The policyholder bought a Prudential policy and paid a monthly premium of $116 for 23 years, giving a total of $32,016. On the maturity date, he expected to receive a payout of $42,000 as explained in the Benefit Summary of the policy. Instead, he received only $20,000. Details of this policy can be found in this
article.
The policyholder is confused about the lower payout. This case is circulated through the social media. Many members of the public are confused also.
I wish to explain the confusion.
The annual premium of $1,392 is used as follows:
$836 goes towards the 23 year endowment policy
$501 goes to buy the three riders (crisis cover and disability cover).
The difference must be for interest charges.
The total premium paid for 23 years for the endowment policy is $18,998. The maturity benefit is $20,000. It seems that all the bonus have virtually disappeared.
The Benefit Summary said:
Living Benefit: On maturity, you will get $42,000.
I presume that this is the amount payable ONLY if the life assured suffered a dread disease during the insurance period. It is not clear to the policyholder.

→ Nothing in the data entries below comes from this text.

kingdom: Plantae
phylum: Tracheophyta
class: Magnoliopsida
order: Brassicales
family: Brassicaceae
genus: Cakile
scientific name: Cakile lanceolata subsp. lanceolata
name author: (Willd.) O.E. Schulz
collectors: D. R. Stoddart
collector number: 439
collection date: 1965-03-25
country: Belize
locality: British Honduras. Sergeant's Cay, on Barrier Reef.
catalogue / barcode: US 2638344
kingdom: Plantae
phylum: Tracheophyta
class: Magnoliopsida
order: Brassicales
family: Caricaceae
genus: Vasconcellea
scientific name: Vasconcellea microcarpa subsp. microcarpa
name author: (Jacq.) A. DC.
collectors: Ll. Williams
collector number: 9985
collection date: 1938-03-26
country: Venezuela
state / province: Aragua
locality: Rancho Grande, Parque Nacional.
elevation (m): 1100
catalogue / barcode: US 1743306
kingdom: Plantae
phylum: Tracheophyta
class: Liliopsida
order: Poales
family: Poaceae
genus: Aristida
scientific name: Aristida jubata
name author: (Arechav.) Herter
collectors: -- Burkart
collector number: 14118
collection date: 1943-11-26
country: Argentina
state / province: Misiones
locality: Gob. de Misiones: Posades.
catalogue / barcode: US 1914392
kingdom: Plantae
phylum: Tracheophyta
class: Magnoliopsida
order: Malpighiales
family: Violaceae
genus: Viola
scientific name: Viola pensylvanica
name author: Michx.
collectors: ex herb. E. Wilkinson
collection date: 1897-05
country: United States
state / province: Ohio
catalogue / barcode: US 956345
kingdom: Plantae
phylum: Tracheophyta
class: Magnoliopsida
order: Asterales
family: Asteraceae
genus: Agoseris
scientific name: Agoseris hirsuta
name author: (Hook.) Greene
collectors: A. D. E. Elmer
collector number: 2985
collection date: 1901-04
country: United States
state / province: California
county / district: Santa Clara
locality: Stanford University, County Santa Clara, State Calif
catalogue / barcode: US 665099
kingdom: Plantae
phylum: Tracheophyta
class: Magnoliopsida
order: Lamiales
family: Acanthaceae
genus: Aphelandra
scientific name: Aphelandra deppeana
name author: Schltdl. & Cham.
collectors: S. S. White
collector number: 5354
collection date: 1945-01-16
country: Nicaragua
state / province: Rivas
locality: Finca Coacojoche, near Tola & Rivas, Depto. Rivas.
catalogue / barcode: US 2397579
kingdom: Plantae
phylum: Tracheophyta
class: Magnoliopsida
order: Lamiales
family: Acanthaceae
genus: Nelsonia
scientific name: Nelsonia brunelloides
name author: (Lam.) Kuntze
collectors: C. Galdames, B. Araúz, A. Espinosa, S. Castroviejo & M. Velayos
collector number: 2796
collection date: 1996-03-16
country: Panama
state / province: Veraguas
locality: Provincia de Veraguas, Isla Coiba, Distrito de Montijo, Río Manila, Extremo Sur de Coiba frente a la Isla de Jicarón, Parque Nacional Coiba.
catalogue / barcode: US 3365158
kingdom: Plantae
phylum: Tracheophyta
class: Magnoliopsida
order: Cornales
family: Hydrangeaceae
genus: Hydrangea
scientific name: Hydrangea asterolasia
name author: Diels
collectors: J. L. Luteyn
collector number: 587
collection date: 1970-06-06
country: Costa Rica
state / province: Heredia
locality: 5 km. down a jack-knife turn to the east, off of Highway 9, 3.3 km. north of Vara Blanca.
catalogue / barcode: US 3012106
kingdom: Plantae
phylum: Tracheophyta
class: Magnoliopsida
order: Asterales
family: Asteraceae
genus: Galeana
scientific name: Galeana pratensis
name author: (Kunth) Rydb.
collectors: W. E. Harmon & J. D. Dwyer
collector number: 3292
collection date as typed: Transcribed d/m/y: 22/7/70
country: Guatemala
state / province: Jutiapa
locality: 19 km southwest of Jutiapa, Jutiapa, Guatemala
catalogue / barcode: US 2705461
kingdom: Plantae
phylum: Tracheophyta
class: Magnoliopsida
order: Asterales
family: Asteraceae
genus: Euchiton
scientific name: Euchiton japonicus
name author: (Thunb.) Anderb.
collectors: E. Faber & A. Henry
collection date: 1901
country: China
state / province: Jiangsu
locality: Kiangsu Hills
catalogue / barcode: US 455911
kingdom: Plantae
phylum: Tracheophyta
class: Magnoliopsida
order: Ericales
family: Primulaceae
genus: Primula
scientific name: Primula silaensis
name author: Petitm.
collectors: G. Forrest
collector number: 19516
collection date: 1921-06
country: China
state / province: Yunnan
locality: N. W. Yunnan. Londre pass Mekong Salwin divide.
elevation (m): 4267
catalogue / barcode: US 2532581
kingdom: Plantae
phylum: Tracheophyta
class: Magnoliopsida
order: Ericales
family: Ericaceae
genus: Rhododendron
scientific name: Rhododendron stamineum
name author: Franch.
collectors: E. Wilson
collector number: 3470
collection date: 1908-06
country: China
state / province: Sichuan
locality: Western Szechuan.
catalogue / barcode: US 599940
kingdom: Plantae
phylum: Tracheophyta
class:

I wonder if the Monetary Authority of Singapore will act on this matter? It appears that they condone the decision taken by Prudential and leave it to the poor policyholder to deal with this matter.
There are two unsatisfactory aspects of this incident:
a) Why does Prudential return back only the guaranteed benefit for 23 years? What happens to the participating bonus?
b) Why is Prudential allowed to give a misleading description of the payout on maturity?
For the sake of good orders, the regulator must step in.